Task to complete: The records below must be written out exactly, with every picture left behind.
::::::::
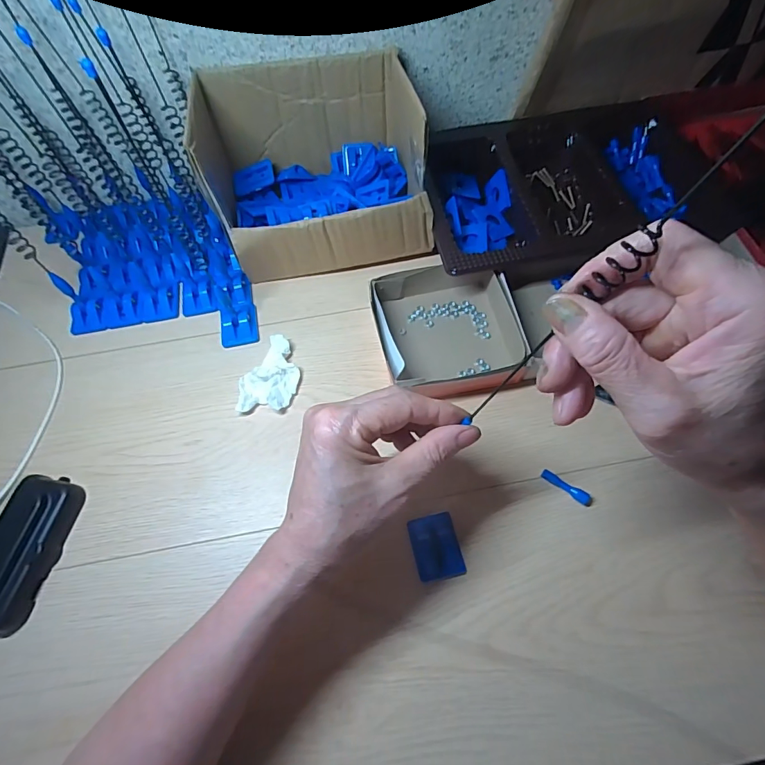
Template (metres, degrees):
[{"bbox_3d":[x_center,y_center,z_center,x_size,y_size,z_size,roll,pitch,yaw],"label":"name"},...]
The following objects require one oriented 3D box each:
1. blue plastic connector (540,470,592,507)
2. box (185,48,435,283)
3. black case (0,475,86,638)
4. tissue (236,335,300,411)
[{"bbox_3d":[0.146,0.083,0.342,0.042,0.006,0.009,35,72,16],"label":"blue plastic connector"},{"bbox_3d":[-0.065,-0.209,0.426,0.199,0.108,0.161,-10,66,-2],"label":"box"},{"bbox_3d":[-0.275,0.127,0.327,0.048,0.027,0.109,10,67,7],"label":"black case"},{"bbox_3d":[-0.102,-0.009,0.391,0.050,0.014,0.072,-2,66,2],"label":"tissue"}]

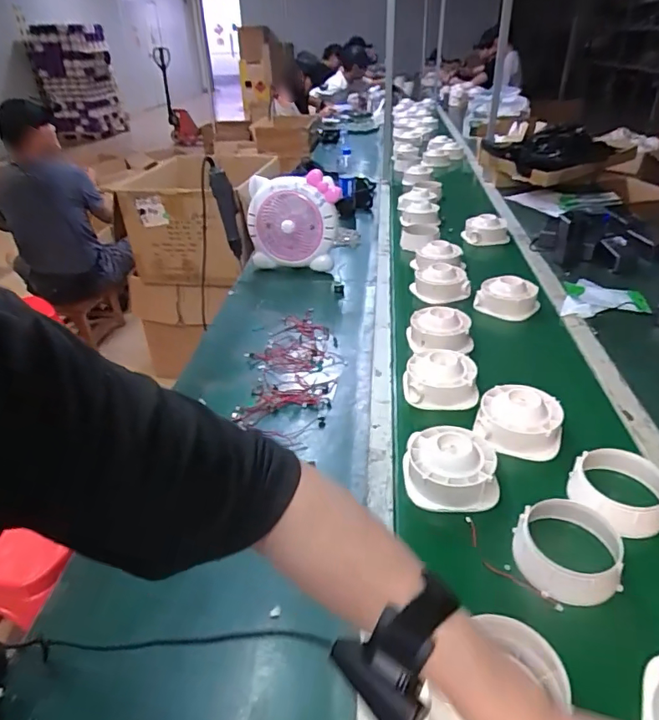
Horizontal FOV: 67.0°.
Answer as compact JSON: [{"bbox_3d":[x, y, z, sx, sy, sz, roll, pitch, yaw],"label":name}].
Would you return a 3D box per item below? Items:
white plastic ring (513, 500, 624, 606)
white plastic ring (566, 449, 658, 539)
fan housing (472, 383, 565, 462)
[{"bbox_3d":[0.309,0.243,0.644,0.128,0.044,0.126,-1,34,1],"label":"white plastic ring"},{"bbox_3d":[0.415,0.189,0.714,0.123,0.047,0.128,-2,34,1],"label":"white plastic ring"},{"bbox_3d":[0.322,0.100,0.844,0.132,0.069,0.114,12,37,21],"label":"fan housing"}]

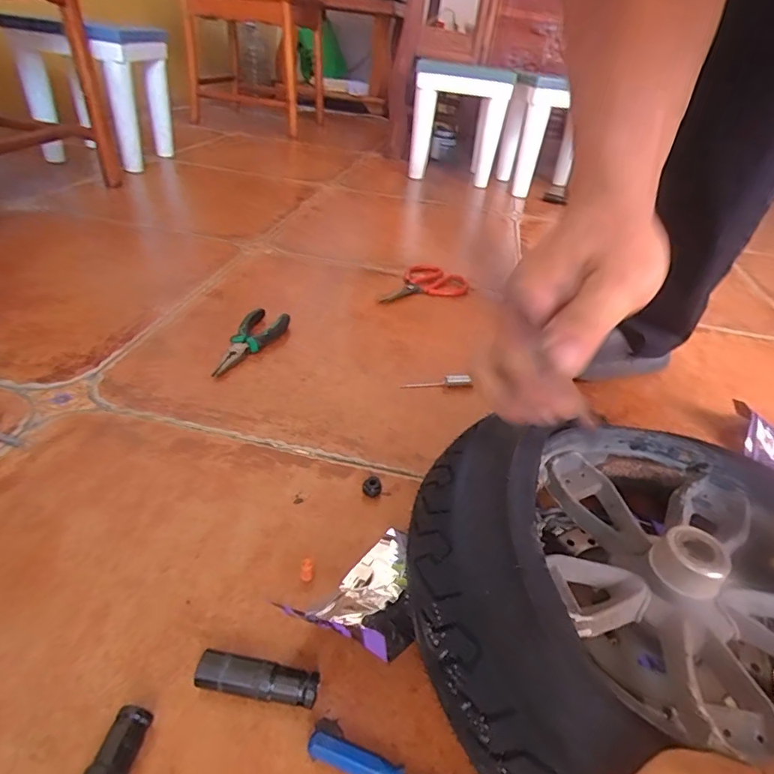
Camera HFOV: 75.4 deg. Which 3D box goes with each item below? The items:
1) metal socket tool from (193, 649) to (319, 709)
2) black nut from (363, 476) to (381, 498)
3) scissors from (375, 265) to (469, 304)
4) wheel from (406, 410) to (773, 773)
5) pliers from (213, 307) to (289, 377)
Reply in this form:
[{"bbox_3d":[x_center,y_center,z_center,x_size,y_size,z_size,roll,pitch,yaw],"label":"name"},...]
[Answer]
[{"bbox_3d":[-0.082,0.187,0.317,0.076,0.022,0.018,9,36,4],"label":"metal socket tool"},{"bbox_3d":[-0.014,0.095,0.476,0.017,0.016,0.016,4,36,-3],"label":"black nut"},{"bbox_3d":[0.065,-0.169,0.862,0.111,0.013,0.187,24,40,22],"label":"scissors"},{"bbox_3d":[0.175,0.148,0.353,0.316,0.098,0.318,4,36,-3],"label":"wheel"},{"bbox_3d":[-0.182,-0.058,0.653,0.055,0.019,0.155,15,37,11],"label":"pliers"}]

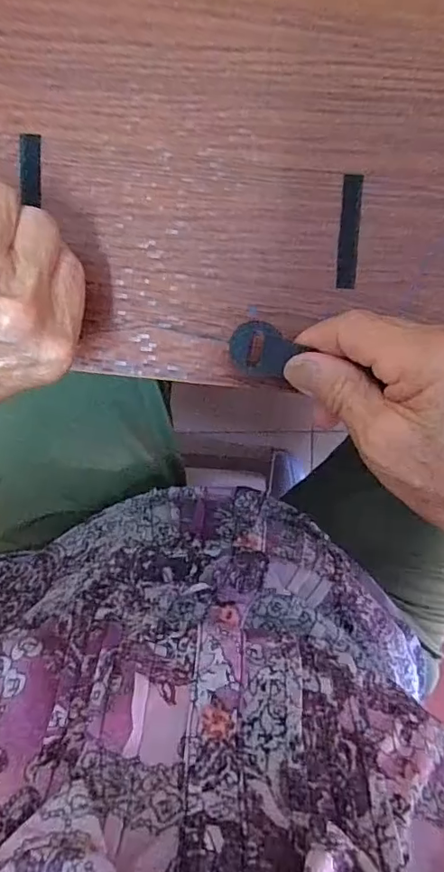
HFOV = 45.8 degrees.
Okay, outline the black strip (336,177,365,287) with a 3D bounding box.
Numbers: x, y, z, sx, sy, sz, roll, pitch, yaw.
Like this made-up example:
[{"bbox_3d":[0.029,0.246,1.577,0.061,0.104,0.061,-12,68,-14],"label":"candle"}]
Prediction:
[{"bbox_3d":[0.065,-0.103,0.265,0.010,0.004,0.055,3,97,-1],"label":"black strip"}]

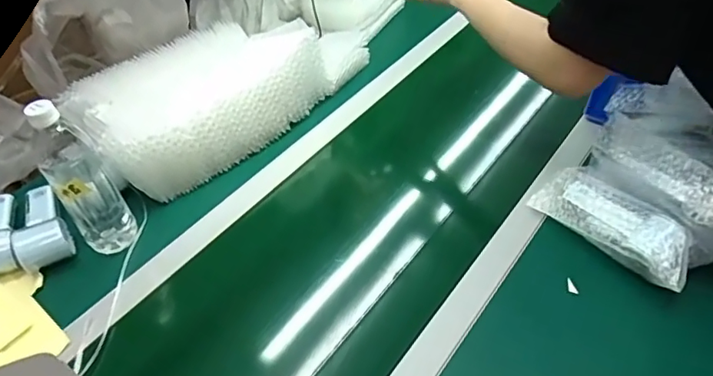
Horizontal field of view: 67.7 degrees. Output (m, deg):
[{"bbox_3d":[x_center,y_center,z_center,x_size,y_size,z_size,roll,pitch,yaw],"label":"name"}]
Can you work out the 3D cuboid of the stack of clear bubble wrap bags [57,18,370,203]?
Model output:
[{"bbox_3d":[-0.203,-0.174,0.878,0.198,0.141,0.489,29,50,34],"label":"stack of clear bubble wrap bags"}]

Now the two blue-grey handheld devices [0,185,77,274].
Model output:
[{"bbox_3d":[-0.468,0.056,0.725,0.123,0.053,0.165,-25,43,-23],"label":"two blue-grey handheld devices"}]

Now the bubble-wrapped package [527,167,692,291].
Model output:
[{"bbox_3d":[0.315,0.045,0.647,0.077,0.040,0.203,-49,40,3],"label":"bubble-wrapped package"}]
::::::::
Result of the exercise:
Template (metres, degrees):
[{"bbox_3d":[x_center,y_center,z_center,x_size,y_size,z_size,roll,pitch,yaw],"label":"name"},...]
The following objects require one oriented 3D box each:
1. blue plastic connector (540,470,592,507)
2. box (185,48,435,283)
3. black case (0,475,86,638)
4. tissue (236,335,300,411)
[{"bbox_3d":[0.146,0.083,0.342,0.042,0.006,0.009,35,72,16],"label":"blue plastic connector"},{"bbox_3d":[-0.065,-0.209,0.426,0.199,0.108,0.161,-10,66,-2],"label":"box"},{"bbox_3d":[-0.275,0.127,0.327,0.048,0.027,0.109,10,67,7],"label":"black case"},{"bbox_3d":[-0.102,-0.009,0.391,0.050,0.014,0.072,-2,66,2],"label":"tissue"}]

Horizontal FOV: 67.0°.
Answer as compact JSON: [{"bbox_3d":[x, y, z, sx, sy, sz, roll, pitch, yaw],"label":name}].
Would you return a 3D box per item below? Items:
white plastic ring (513, 500, 624, 606)
white plastic ring (566, 449, 658, 539)
fan housing (472, 383, 565, 462)
[{"bbox_3d":[0.309,0.243,0.644,0.128,0.044,0.126,-1,34,1],"label":"white plastic ring"},{"bbox_3d":[0.415,0.189,0.714,0.123,0.047,0.128,-2,34,1],"label":"white plastic ring"},{"bbox_3d":[0.322,0.100,0.844,0.132,0.069,0.114,12,37,21],"label":"fan housing"}]

Camera HFOV: 75.4 deg. Which 3D box goes with each item below? The items:
1) metal socket tool from (193, 649) to (319, 709)
2) black nut from (363, 476) to (381, 498)
3) scissors from (375, 265) to (469, 304)
4) wheel from (406, 410) to (773, 773)
5) pliers from (213, 307) to (289, 377)
Reply in this form:
[{"bbox_3d":[x_center,y_center,z_center,x_size,y_size,z_size,roll,pitch,yaw],"label":"name"},...]
[Answer]
[{"bbox_3d":[-0.082,0.187,0.317,0.076,0.022,0.018,9,36,4],"label":"metal socket tool"},{"bbox_3d":[-0.014,0.095,0.476,0.017,0.016,0.016,4,36,-3],"label":"black nut"},{"bbox_3d":[0.065,-0.169,0.862,0.111,0.013,0.187,24,40,22],"label":"scissors"},{"bbox_3d":[0.175,0.148,0.353,0.316,0.098,0.318,4,36,-3],"label":"wheel"},{"bbox_3d":[-0.182,-0.058,0.653,0.055,0.019,0.155,15,37,11],"label":"pliers"}]

HFOV = 45.8 degrees.
Okay, outline the black strip (336,177,365,287) with a 3D bounding box.
Numbers: x, y, z, sx, sy, sz, roll, pitch, yaw.
Like this made-up example:
[{"bbox_3d":[0.029,0.246,1.577,0.061,0.104,0.061,-12,68,-14],"label":"candle"}]
Prediction:
[{"bbox_3d":[0.065,-0.103,0.265,0.010,0.004,0.055,3,97,-1],"label":"black strip"}]

Horizontal field of view: 67.7 degrees. Output (m, deg):
[{"bbox_3d":[x_center,y_center,z_center,x_size,y_size,z_size,roll,pitch,yaw],"label":"name"}]
Can you work out the 3D cuboid of the stack of clear bubble wrap bags [57,18,370,203]?
Model output:
[{"bbox_3d":[-0.203,-0.174,0.878,0.198,0.141,0.489,29,50,34],"label":"stack of clear bubble wrap bags"}]

Now the two blue-grey handheld devices [0,185,77,274].
Model output:
[{"bbox_3d":[-0.468,0.056,0.725,0.123,0.053,0.165,-25,43,-23],"label":"two blue-grey handheld devices"}]

Now the bubble-wrapped package [527,167,692,291].
Model output:
[{"bbox_3d":[0.315,0.045,0.647,0.077,0.040,0.203,-49,40,3],"label":"bubble-wrapped package"}]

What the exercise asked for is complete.